The photo made its way onto posters around the world, enticing tourists to pack their bags and plan a trip to the Caribbean. The image is incredibly arresting, not just because there's a hot woman in a wet t-shirt, but Bronte has a fascinating look that's impossible to ignore. As if she weren't enough, there's an erotic quality to the colors of the image, almost as if it was pulled from a late night movie on Cinemax.
Did the poster work?
Jamaica's tourism figures throughout the 1970s aren't readily available online so it's hard to parse exactly how well the poster did its job. However, in 1987, the New York Times wrote an article about Jamaica's fluctuating tourism market that refers to the early '70s as a rough time in on the Caribbean island for tourism.
The local government was in turmoil throughout the '70s, making it dangerous for people to travel to the country. Still, the tourism board hoped to bring people in with the poster in order to give the island some much needed cash.
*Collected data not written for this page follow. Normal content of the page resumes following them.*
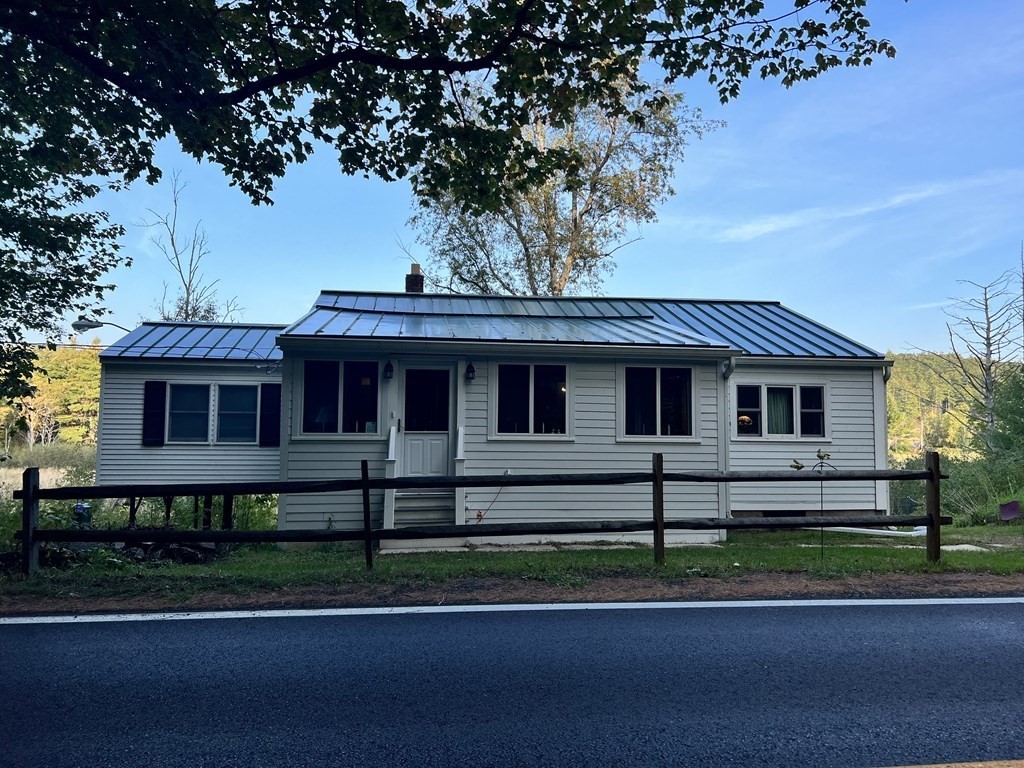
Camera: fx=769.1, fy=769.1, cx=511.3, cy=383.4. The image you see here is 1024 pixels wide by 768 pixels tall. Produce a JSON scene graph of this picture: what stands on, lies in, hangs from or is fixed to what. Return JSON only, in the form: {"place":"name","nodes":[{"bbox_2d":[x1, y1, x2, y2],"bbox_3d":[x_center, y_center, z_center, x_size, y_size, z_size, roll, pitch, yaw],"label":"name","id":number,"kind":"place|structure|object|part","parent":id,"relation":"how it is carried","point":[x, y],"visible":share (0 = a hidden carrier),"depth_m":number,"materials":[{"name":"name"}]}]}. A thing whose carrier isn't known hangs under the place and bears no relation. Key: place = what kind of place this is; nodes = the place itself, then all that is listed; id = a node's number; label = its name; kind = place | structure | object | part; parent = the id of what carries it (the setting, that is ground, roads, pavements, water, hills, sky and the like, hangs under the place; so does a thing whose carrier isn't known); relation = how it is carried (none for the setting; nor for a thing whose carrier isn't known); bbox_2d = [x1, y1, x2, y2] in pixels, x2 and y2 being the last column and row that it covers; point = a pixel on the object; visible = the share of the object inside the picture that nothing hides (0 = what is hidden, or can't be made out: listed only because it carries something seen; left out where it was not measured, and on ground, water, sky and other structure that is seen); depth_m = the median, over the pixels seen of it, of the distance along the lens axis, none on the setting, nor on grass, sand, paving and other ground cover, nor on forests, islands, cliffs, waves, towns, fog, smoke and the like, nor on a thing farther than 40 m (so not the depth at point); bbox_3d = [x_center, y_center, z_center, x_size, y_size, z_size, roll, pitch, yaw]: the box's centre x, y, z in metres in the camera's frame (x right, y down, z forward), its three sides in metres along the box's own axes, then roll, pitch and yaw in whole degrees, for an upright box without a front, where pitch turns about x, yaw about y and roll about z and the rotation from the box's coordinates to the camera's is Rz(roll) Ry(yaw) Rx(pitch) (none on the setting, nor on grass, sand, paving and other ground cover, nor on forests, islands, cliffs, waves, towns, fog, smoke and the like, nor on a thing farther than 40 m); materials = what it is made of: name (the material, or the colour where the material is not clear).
{"place":"outdoors","nodes":[
{"label":"outdoors","id":0,"kind":"place"},
{"bbox_2d":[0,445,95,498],"label":"meadow","id":1,"kind":"structure","parent":0,"point":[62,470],"materials":[{"name":"beige plant"}]},
{"bbox_2d":[0,342,101,448],"label":"wooded hill","id":2,"kind":"structure","parent":0,"point":[71,373],"materials":[{"name":"green plant"}]},
{"bbox_2d":[72,286,899,541],"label":"house","id":3,"kind":"structure","parent":0,"point":[713,403],"depth_m":12.03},
{"bbox_2d":[70,318,131,335],"bbox_3d":[-7.806,-0.980,14.806,1.392,0.504,0.354,1,-4,-6],"label":"street lamp","id":4,"kind":"object","parent":3,"relation":"attached to","point":[77,325],"visible":0.79,"depth_m":14.69,"materials":[{"name":"metal"}]},
{"bbox_2d":[142,380,165,446],"bbox_3d":[-5.860,0.449,12.575,0.401,1.069,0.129,1,-4,-6],"label":"shutter","id":5,"kind":"object","parent":3,"relation":"attached to","point":[153,392],"visible":0.97,"depth_m":12.53,"materials":[{"name":"black"}]},
{"bbox_2d":[165,382,214,443],"bbox_3d":[-5.345,0.459,12.704,0.879,1.188,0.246,1,-4,-6],"label":"window","id":6,"kind":"structure","parent":3,"relation":"in","point":[189,411],"depth_m":12.71,"materials":[{"name":"glass"}]},
{"bbox_2d":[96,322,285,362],"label":"metal roof","id":7,"kind":"structure","parent":3,"relation":"on","point":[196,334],"depth_m":13.77,"materials":[{"name":"blue metal"}]},
{"bbox_2d":[215,382,258,443],"bbox_3d":[-4.565,0.476,12.863,0.778,1.160,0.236,1,-4,-6],"label":"window","id":8,"kind":"structure","parent":3,"relation":"in","point":[238,392],"depth_m":12.85,"materials":[{"name":"glass"}]},
{"bbox_2d":[258,383,280,446],"bbox_3d":[-4.038,0.505,12.881,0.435,1.059,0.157,1,-4,-6],"label":"shutter","id":9,"kind":"object","parent":3,"relation":"attached to","point":[272,392],"visible":0.92,"depth_m":12.83,"materials":[{"name":"black"}]},
{"bbox_2d":[297,358,381,436],"bbox_3d":[-2.500,0.159,11.278,1.316,1.341,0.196,1,-4,-6],"label":"window","id":10,"kind":"structure","parent":3,"relation":"in","point":[329,386],"depth_m":11.27,"materials":[{"name":"glass"}]},
{"bbox_2d":[383,360,393,379],"bbox_3d":[-1.863,-0.219,11.621,0.151,0.322,0.233,1,-4,-6],"label":"wall lamp","id":11,"kind":"object","parent":3,"relation":"attached to","point":[389,366],"visible":0.96,"depth_m":11.54,"materials":[{"name":"black metal"}]},
{"bbox_2d":[405,263,423,293],"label":"chimney","id":12,"kind":"object","parent":3,"relation":"on","point":[414,265],"visible":0.56,"depth_m":16.59,"materials":[{"name":"brick"}]},
{"bbox_2d":[399,362,454,476],"bbox_3d":[-1.266,0.863,11.439,0.994,2.143,0.184,1,-4,-6],"label":"front door","id":13,"kind":"structure","parent":3,"relation":"in","point":[439,442],"depth_m":11.43,"materials":[{"name":"white paint"}]},
{"label":"glass panel","id":14,"kind":"part","parent":13,"relation":"part of","materials":[{"name":"black glass"}]},
{"bbox_2d":[465,361,475,381],"bbox_3d":[-0.624,-0.203,11.534,0.153,0.329,0.231,1,-4,-6],"label":"wall lamp","id":15,"kind":"object","parent":3,"relation":"attached to","point":[471,371],"visible":0.95,"depth_m":11.46,"materials":[{"name":"black metal"}]},
{"bbox_2d":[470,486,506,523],"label":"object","id":16,"kind":"object","parent":3,"relation":"hanging from","point":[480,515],"visible":0.9,"depth_m":11.16,"materials":[{"name":"red plastic"}]},
{"bbox_2d":[491,360,569,438],"bbox_3d":[0.296,0.198,11.458,1.318,1.356,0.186,1,-4,-6],"label":"window","id":17,"kind":"structure","parent":3,"relation":"in","point":[531,384],"depth_m":11.46,"materials":[{"name":"glass"}]},
{"bbox_2d":[619,364,695,440],"bbox_3d":[2.203,0.255,11.701,1.399,1.330,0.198,1,-4,-6],"label":"window","id":18,"kind":"structure","parent":3,"relation":"in","point":[677,377],"depth_m":11.70,"materials":[{"name":"glass"}]},
{"bbox_2d":[719,357,735,528],"bbox_3d":[3.353,0.927,11.938,0.159,2.702,0.594,1,-4,-6],"label":"downspout","id":19,"kind":"object","parent":3,"relation":"attached to","point":[732,362],"visible":0.69,"depth_m":11.99,"materials":[{"name":"metal"}]},
{"bbox_2d":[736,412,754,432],"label":"lamp","id":20,"kind":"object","parent":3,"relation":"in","point":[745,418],"visible":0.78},
{"bbox_2d":[735,380,828,438],"bbox_3d":[4.412,0.399,12.628,1.725,1.097,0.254,1,-4,-6],"label":"window","id":21,"kind":"structure","parent":3,"relation":"in","point":[787,388],"depth_m":12.62,"materials":[{"name":"glass"}]},
{"bbox_2d":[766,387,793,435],"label":"curtain","id":22,"kind":"object","parent":21,"relation":"in","point":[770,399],"visible":0.35,"depth_m":12.81,"materials":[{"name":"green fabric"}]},
{"bbox_2d":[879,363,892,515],"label":"downspout","id":23,"kind":"object","parent":3,"relation":"attached to","point":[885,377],"visible":0.51,"depth_m":13.23,"materials":[{"name":"white metal"}]},
{"bbox_2d":[0,524,1022,601],"label":"lawn","id":24,"kind":"structure","parent":0,"point":[904,553],"materials":[{"name":"green plant"}]},
{"bbox_2d":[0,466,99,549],"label":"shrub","id":25,"kind":"object","parent":24,"relation":"on","point":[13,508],"visible":0.45,"depth_m":11.63,"materials":[{"name":"green plant"}]},
{"bbox_2d":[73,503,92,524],"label":"blue container","id":26,"kind":"object","parent":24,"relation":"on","point":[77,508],"visible":0.52,"depth_m":11.92,"materials":[{"name":"blue"}]},
{"bbox_2d":[14,536,219,568],"bbox_3d":[-4.875,2.014,9.356,2.884,0.368,1.757,1,-4,-6],"label":"brush pile","id":27,"kind":"object","parent":24,"relation":"on","point":[60,553],"visible":0.49,"depth_m":9.28,"materials":[{"name":"brown"}]},
{"bbox_2d":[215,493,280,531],"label":"shrub","id":28,"kind":"object","parent":24,"relation":"on","point":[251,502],"visible":0.41,"depth_m":12.20,"materials":[{"name":"green plant"}]},
{"bbox_2d":[391,489,454,529],"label":"front steps","id":29,"kind":"structure","parent":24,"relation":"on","point":[427,500],"depth_m":10.92,"materials":[{"name":"grey wood"}]},
{"bbox_2d":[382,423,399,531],"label":"stair railing","id":30,"kind":"object","parent":29,"relation":"on","point":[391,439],"visible":0.63,"depth_m":10.66,"materials":[{"name":"white wood"}]},
{"bbox_2d":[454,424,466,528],"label":"stair railing","id":31,"kind":"object","parent":29,"relation":"on","point":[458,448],"visible":0.75,"depth_m":10.82,"materials":[{"name":"white wood"}]},
{"bbox_2d":[11,452,954,575],"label":"wooden fence","id":32,"kind":"object","parent":24,"relation":"on","point":[938,519],"visible":0.97,"depth_m":8.49,"materials":[{"name":"brown wood"}]},
{"bbox_2d":[789,459,804,470],"bbox_3d":[3.388,0.975,9.130,0.216,0.156,0.096,1,-4,-6],"label":"bird","id":33,"kind":"object","parent":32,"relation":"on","point":[798,467],"visible":0.99,"depth_m":9.11},
{"bbox_2d":[792,451,837,558],"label":"garden ornament","id":34,"kind":"object","parent":24,"relation":"on","point":[798,467],"visible":0.96,"depth_m":9.62,"materials":[{"name":"black metal"}]},
{"bbox_2d":[815,448,831,461],"bbox_3d":[3.980,0.924,9.834,0.245,0.182,0.123,1,-4,-6],"label":"bird figurine","id":35,"kind":"object","parent":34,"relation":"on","point":[821,457],"visible":0.99,"depth_m":9.81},
{"bbox_2d":[806,525,927,537],"bbox_3d":[5.835,2.398,12.553,1.871,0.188,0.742,1,-4,-6],"label":"white pipe","id":36,"kind":"object","parent":24,"relation":"on","point":[844,528],"visible":0.56,"depth_m":12.40,"materials":[{"name":"white plastic"}]},
{"bbox_2d":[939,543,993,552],"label":"concrete slab","id":37,"kind":"structure","parent":24,"relation":"on","point":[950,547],"depth_m":10.44,"materials":[{"name":"white concrete"}]},
{"bbox_2d":[1,597,1023,767],"label":"road","id":38,"kind":"structure","parent":0,"point":[1016,605],"materials":[{"name":"grey asphalt"}]},
{"bbox_2d":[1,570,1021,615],"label":"dirt shoulder","id":39,"kind":"object","parent":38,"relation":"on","point":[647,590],"visible":0.86,"depth_m":7.18},
{"bbox_2d":[0,597,1023,623],"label":"road line","id":40,"kind":"object","parent":38,"relation":"on","point":[58,618],"visible":0.97,"depth_m":6.50,"materials":[{"name":"white paint"}]},
{"bbox_2d":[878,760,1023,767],"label":"road marking","id":41,"kind":"object","parent":38,"relation":"on","point":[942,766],"visible":0.97,"depth_m":3.06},
{"bbox_2d":[36,0,1023,350],"label":"sky","id":42,"kind":"structure","parent":0,"point":[630,280],"materials":[{"name":"blue"}]},
{"bbox_2d":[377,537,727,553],"label":"concrete walkway","id":43,"kind":"structure","parent":0,"point":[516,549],"materials":[{"name":"grey concrete"}]},
{"bbox_2d":[716,172,1023,242],"label":"cloud","id":44,"kind":"structure","parent":0,"point":[863,209],"materials":[{"name":"white"}]},
{"bbox_2d":[884,352,1015,459],"label":"wooded hill","id":45,"kind":"structure","parent":0,"point":[948,396],"materials":[{"name":"green plant"}]},
{"label":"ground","id":46,"kind":"structure","parent":0},
{"bbox_2d":[137,168,243,325],"bbox_3d":[-11.522,-1.795,27.209,4.049,11.888,4.008,-2,-4,31],"label":"bare tree","id":47,"kind":"object","parent":46,"relation":"on","point":[187,297],"visible":0.58,"depth_m":27.30,"materials":[{"name":"plant"}]},
{"bbox_2d":[1,0,902,416],"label":"tree","id":48,"kind":"object","parent":46,"relation":"on","point":[58,168],"visible":0.99,"depth_m":5.88,"materials":[{"name":"green plant"}]},
{"bbox_2d":[405,68,718,297],"bbox_3d":[1.193,-3.391,24.619,9.810,14.312,9.109,-2,-5,36],"label":"tree","id":49,"kind":"object","parent":46,"relation":"on","point":[558,289],"visible":0.66,"depth_m":23.37,"materials":[{"name":"plant"}]},
{"bbox_2d":[886,445,1023,524],"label":"shrub","id":50,"kind":"object","parent":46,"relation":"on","point":[955,510],"visible":0.59,"depth_m":16.82,"materials":[{"name":"green plant"}]},
{"bbox_2d":[929,261,1023,447],"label":"bare tree","id":51,"kind":"object","parent":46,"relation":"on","point":[986,388],"visible":0.89,"depth_m":31.67,"materials":[{"name":"brown plant"}]},
{"bbox_2d":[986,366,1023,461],"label":"shrub","id":52,"kind":"object","parent":46,"relation":"on","point":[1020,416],"visible":0.93,"depth_m":20.89,"materials":[{"name":"green plant"}]},
{"bbox_2d":[999,500,1022,522],"bbox_3d":[8.827,2.344,13.521,0.477,0.544,0.283,0,-4,6],"label":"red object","id":53,"kind":"object","parent":46,"relation":"on","point":[1008,506],"visible":0.99,"depth_m":13.55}
]}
It wasn't until the early '80s that Jamaica began making headway with tourism, but this image has stuck itself in the public consciousness for years so it must have done something right in order to avoid the stigma of the early '70s on the island. As troubled as the early '70s were in Jamaica, the tourism board knew that it needed to sell the idea of hot babes and sun drenched locales. This ad may not have increased tourism immediately, but they created an unforgettable image.
Alicia Keys Recreated The Photo In 2015
As unforgettable as the Jamaica image is, it's not without controversy. Many Jamaicans feel that that by using a non Jamaican woman in an advertisement for the country. They're understandably frustrated that the advertising company didn't work with one of the many beautiful women from their country, and instead chose to work with a model of Trinidadian descent.
It's understandable that locals would be frustrated by this lapse in judgement. Even the explanation that the tourism board was trying to find a specific look doesn't help soothe any wounds. Even when interest in the poster was reunited after Alicia Keys posted her own recreation of the poster on Instagram people were hurt to learn that Bronte wasn't from the island. At the time it may have made sense to hire someone who wasn't from Jamaica, but in hindsight it's not such a hot decision.
Jamaicans didn't love the ad but Bronte's okay with that
Sintra Bronte, who's since gone on to run her own travel company in Trinidad, understands the frustration but believes that the ad is much more encompassing of the Caribbean and not just Jamaica. In 2015, she explained:
I would hope the people who are seeing the pictures through their eyes would see them the right way, because I am a Caribbean woman. Whether I represent Trinidad, Jamaica, Barbados, Grenada – I represent beauty in the Caribbean. We are beautiful women, the way we think, the way we live, the way we enjoy life. We are a happy go lucky people. I am so proud to be a Caribbean woman.